Bodog does do a few things right.  I almost feel bad including them on a list like this.  Bodog has always shown that their payment processing is top notch.  The changes that were made have changed Bodog into a poker room that does not offer poker but some variant of it.  Maybe this really is like New Coke and Bodog will bring back the old software that players want.

#5 U.S. Poker Players

A year ago, much of the industry figured that U.S. facing online poker rooms would be able to continue to operate in the U.S. just as they had for years after the UIGEA.  U.S. players had figured the world was just fine as long as they got to play at PokerStars and Full Tilt Poker.  As we found out, we should have been doing more.  We were lucky that PokerStars is such a high class organization and paid us.  Full Tilt Poker and Cereus owe U.S. players between $150-$200 million dollars.  Much of that money is likely lost forever, either stolen by the officers of the companies or by the U.S. government.
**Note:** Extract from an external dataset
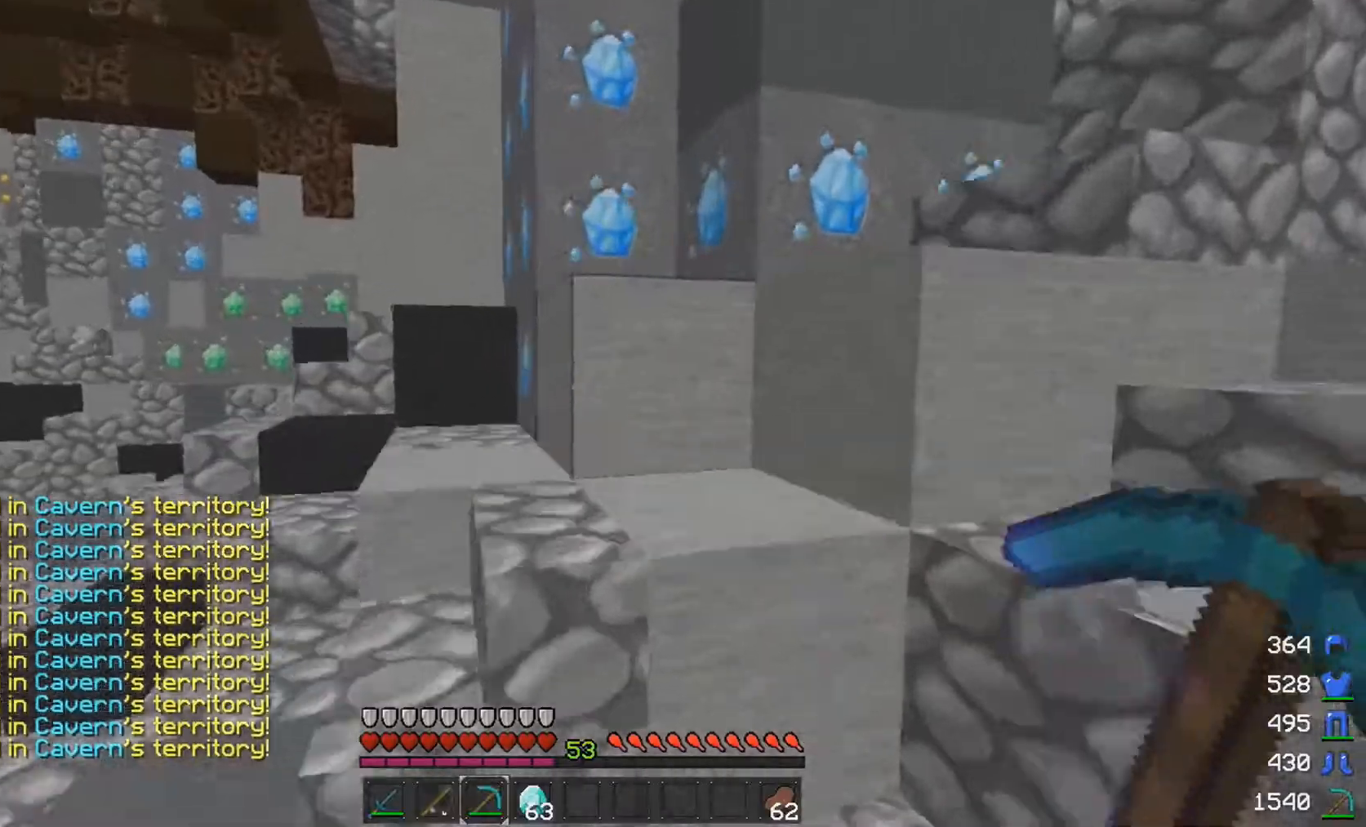
{"keys": [], "mouse": ["left"], "events": [[150, "space", "up"], [250, "mouse_left", "down"], [250, "w", "up"]]}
While we could have been pressing our representatives in Congress and state legislatures, we were too busy 24 tabling at PokerStars trying to get Supernova Elite.  At least it appears that Black Friday set off the shot that got the online poker ball rolling.  Nevada players could be playing online poker in just a few months.  Other states are almost certainly going to follow.  In a few years, some might even look back and see the positive in Black Friday, with the exception of all of the money that was stolen.  Here is to a better 2012 for U.S. players, it is already looking up.

My next post will be the Biggest Online Poker Winners of 2012. 

2 thoughts on “Biggest Online Poker Losers of 2011

  1. i enjoy following your blog very much.
    regarding the beginning of the bodog second paragraph i think you meant them removing full tables from the lobby. that’s the main problem and causes the lobby to look dead at times. some players are also reluctant to the removal of waitlists.